National Farm Worker Ministry is a founding member of the Equitable Food Initiative (EFI), an exciting new project to help farm workers and growers collaborate to produce better and safer fruits and vegetables, to establish fairer conditions for farm workers, and to improve pesticide management.
Click here to read a recent New York Times article that reported on the EFI.
Several years ago, NFWM, farm worker organizations, and advocacy groups began discussions about ways to address persistent problems regarding farm labor conditions, pesticide exposure and food safety in the produce industry. We all agreed that a multi-stakeholder approach, including growers, retailers and food service representatives, offered the most promise. This is how the EFI was formed.
EFI has developed draft standards on labor, pesticides and food safety and begun an on-farm training program to support worker-management collaboration to implement the standards and provide proof of compliance on an ongoing basis.
We think you and other concerned consumers nationwide, will be eager to take this proactive approach – purchasing products certifying that workers are being treated fairly and helping produce safer food. As Arthur Jackson of Costco notes “safe and wholesome produce begins with dedicated training of, respect for and protection of farm workers.
The NFWM Board visited a pilot project of the EFI at Sierra Farms in California. “We were very excited to be there”,, said NFWM Board member Suzanne Darweesh, “ and to see the project reach these next steps. We rejoice in this initiative and look forward to its expansion”.

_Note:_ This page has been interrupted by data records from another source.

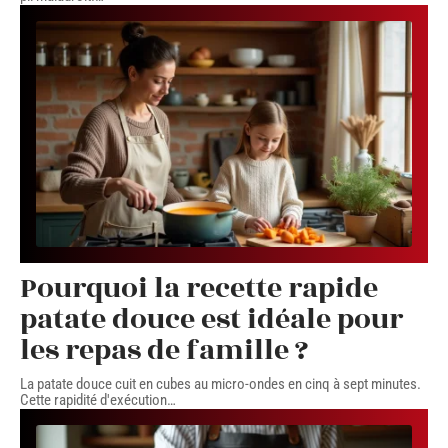
Pourquoi la recette rapide
patate douce est idéale pour
les repas de famille ?
La patate douce cuit en cubes au micro-ondes en cinq à sept minutes.
Cette rapidité d'exécution
…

The EFI Steering Committee, currently has representation from: Andrew and Williamson Fresh Produce International• Bon Appétit Management Company• Calvert Investments• Center for Science in the Public Interest• Consumer Federation of America• Costco Wholesale Corporation• Farmworker Justice • Farm Labor Organizing Committee• National Farm Worker Ministry• Oxfam America• Pesticide Action Network North America• Pineros y Campesinos Unidos del Noroeste• United Farm Workers.